● **Testo**

*****

Questo è un disegno che si trova presso la Biblioteca Apostolica Vaticana e si vede il nucleo della proprietà di Urbano Ottavo che era appena fuori Porta Romana, il torrione di Porta Romana era una residenza di Urbano Ottavo quando era Cardinale, Maffeo Barberini acquisì delle proprietà limitrofe per la stalla e per ampliare questa proprietà che poi venne inglobata successivamente all’interno del Palazzo Apostolico.
Ma la prima presenza documentata del Bernini risale qui a Castel Gandolfo risale al 1633, io ho avuto la fortuna di rinvenire nell’archivio Barberini della Biblioteca Apostolica Vaticana circa trenta anni fa, quindi ero un giovane studente, di rinvenire un fascicolo di disegni che riguardano la Villa Barberini di Castel Gandolfo.
Tra questi disegni ce ne è uno dato dal Cavaliere Gian Lorenzo Bernini al Maestro di Casa del 1633 e si tratta dei progetti per la Villa Barberini.
La Villa aveva un nucleo preesistente costruito da Monsignore Visconti, vedete in questa immagine le piante di tre piani della villa che era ubicata dove oggi si trova la Villa Barberini, ma era una struttura più piccola che è stata poi inglobata nella trasformazione berniniana.
Questo è il disegno di cui parlavo dato dal Bernini al Principe Taddeo Barberini che era il nipote di Urbano Ottavo.
Infatti il Papa volle avere la propria famiglia vicino e Taddeo Barberini che era Prefetto di Roma, era nipote di Urbano Ottavo, acquistò una serie di proprietà che hanno formato poi tutto il complesso della Villa Barberini, tra cui le così dette Grotte di Albalonga che corrispondono al Cripto Portico della Villa di Domiziano.
Vedete, nella parte superiore, quadrata, corrisponde al Casino Visconti.
Bernini realizza una pianta a T e la prima idea era quella di un salone ovale come quello di Palazzo Barberini a Castel Gandolfo perché Bernini era subentrato a Maderno anche nella progettazioni, nella direzione dei lavori del Palazzo Barberini di Roma.
Questa soluzione poi non è stava adottata però la struttura è questa, questa è la struttura della Villa.
Questo è un altro schizzo che riguarda sempre la sistemazione della Villa e poi ci sono dei disegni molto interessanti che riguardano il parco, perché Bernini è stato anche un architetto paesaggista, è un aspetto poco noto della sua personalità, però si è occupato anche di giardini e in questo caso progetta con una serie di essenze arboree naturali, con una serie di percorsi che si inseriscono in maniera armonica nel paesaggio e soprattutto tra le rovine della Villa di Domiziano con una sensibilità nuova, una sensibilità pre romantica, sono tutti disegni che si trovano nell’archivio Barberini, adesso verranno pubblicati tutti quanti insieme a tutti gli altri disegni di Bernini della Biblioteca Vaticana in un grande volume.

*****

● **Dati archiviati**
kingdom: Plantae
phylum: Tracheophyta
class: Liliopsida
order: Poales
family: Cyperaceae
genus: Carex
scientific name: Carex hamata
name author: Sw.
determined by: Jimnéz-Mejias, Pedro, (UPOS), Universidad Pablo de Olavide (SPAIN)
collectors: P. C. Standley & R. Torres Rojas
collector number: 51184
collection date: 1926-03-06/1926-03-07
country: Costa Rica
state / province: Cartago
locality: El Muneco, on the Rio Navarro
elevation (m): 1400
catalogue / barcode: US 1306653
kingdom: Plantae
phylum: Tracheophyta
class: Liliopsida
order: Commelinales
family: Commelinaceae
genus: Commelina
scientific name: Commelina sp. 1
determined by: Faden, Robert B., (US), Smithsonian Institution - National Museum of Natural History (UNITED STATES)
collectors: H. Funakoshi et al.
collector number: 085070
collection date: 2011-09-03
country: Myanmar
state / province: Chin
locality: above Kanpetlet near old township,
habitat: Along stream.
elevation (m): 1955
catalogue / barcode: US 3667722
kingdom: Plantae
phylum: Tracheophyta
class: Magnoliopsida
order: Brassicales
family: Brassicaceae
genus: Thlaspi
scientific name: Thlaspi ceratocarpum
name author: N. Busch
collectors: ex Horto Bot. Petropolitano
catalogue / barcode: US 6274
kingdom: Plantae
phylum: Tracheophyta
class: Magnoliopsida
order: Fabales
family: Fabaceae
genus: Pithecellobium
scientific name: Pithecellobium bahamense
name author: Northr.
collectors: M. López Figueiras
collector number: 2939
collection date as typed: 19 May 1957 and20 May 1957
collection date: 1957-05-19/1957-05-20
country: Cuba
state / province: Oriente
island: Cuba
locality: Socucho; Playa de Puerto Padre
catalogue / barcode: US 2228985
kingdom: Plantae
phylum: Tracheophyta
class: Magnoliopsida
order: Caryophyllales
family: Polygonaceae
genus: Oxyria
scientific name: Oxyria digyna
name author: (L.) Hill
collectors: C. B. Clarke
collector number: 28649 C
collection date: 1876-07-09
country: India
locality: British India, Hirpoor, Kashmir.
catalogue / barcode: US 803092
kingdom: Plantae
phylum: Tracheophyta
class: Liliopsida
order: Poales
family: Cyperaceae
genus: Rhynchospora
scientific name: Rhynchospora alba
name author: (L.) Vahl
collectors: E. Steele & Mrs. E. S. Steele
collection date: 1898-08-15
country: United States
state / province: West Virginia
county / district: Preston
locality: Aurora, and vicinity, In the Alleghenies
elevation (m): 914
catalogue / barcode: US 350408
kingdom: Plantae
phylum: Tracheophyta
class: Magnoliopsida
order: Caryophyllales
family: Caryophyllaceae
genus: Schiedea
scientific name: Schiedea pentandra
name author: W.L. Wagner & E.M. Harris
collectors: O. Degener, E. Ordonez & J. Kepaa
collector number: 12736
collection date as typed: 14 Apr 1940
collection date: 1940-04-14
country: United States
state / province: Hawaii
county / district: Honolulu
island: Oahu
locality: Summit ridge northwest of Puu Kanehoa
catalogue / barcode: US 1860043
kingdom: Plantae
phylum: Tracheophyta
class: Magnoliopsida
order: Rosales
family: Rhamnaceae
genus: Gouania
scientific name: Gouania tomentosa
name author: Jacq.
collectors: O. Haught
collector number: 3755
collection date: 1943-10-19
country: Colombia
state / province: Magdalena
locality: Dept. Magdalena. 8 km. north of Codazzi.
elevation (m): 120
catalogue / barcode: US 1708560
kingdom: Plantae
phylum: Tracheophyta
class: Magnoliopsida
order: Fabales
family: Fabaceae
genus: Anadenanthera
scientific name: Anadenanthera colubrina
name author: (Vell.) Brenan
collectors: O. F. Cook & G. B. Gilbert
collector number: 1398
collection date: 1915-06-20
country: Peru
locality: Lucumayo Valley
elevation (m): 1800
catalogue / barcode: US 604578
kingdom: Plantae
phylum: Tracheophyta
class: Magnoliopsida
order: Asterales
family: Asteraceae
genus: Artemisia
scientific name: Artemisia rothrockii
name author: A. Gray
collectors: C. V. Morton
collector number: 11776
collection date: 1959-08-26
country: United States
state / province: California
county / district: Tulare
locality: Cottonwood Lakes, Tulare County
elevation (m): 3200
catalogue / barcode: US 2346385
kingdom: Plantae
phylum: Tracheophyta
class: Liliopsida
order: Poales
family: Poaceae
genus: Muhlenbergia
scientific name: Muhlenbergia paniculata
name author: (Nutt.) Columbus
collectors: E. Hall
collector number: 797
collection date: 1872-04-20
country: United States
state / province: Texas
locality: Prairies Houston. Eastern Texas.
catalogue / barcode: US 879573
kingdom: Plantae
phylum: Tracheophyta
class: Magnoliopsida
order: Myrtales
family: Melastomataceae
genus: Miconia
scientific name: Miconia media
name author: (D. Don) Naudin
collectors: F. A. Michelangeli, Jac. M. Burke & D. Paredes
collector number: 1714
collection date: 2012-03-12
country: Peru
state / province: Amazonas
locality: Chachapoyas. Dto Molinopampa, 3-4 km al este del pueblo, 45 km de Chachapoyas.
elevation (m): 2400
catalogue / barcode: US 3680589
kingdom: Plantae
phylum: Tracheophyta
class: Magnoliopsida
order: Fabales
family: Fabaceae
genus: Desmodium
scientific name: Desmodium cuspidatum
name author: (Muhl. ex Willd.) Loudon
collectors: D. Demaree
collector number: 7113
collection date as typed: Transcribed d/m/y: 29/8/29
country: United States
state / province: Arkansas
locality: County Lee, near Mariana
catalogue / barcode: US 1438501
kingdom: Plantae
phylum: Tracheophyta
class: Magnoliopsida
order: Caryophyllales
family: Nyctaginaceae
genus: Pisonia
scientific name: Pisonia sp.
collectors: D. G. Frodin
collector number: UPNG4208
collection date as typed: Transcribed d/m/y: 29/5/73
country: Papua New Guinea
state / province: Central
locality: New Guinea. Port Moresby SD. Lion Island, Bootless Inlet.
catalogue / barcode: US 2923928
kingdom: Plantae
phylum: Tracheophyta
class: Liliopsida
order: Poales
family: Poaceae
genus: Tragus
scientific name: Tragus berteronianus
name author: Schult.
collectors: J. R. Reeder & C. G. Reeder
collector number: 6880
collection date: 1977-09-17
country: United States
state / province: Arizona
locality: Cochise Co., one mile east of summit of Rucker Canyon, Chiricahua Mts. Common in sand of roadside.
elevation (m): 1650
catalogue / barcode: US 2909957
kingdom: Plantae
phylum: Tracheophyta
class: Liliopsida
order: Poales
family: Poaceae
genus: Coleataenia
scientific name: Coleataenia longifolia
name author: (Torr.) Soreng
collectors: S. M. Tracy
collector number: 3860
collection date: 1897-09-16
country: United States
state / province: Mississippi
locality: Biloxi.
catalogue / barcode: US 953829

*****

● **Compito A**
Ricopia parola per parola il passo del testo su Bernini e la Villa Barberini, partendo da "Questo è un disegno" e proseguendo fino a "di Castel Gandolfo.".
● **Compito B**
Trasforma in un elenco puntato il paragrafo del testo su Bernini e la Villa Barberini che comincia con "Infatti il Papa volle avere", conservandone i fatti principali.

● **Risposta A**
Questo è un disegno che si trova presso la Biblioteca Apostolica Vaticana e si vede il nucleo della proprietà di Urbano Ottavo che era appena fuori Porta Romana, il torrione di Porta Romana era una residenza di Urbano Ottavo quando era Cardinale, Maffeo Barberini acquisì delle proprietà limitrofe per la stalla e per ampliare questa proprietà che poi venne inglobata successivamente all’interno del Palazzo Apostolico.
Ma la prima presenza documentata del Bernini risale qui a Castel Gandolfo risale al 1633, io ho avuto la fortuna di rinvenire nell’archivio Barberini della Biblioteca Apostolica Vaticana circa trenta anni fa, quindi ero un giovane studente, di rinvenire un fascicolo di disegni che riguardano la Villa Barberini di Castel Gandolfo.

● **Risposta B**
- Il Papa volle avere vicino la propria famiglia.
- Taddeo Barberini, Prefetto di Roma e nipote di Urbano Ottavo, acquistò una serie di proprietà.
- Queste proprietà formarono poi l'intero complesso della Villa Barberini.
- Tra esse c'erano le cosiddette Grotte di Albalonga, che corrispondono al Cripto Portico della Villa di Domiziano.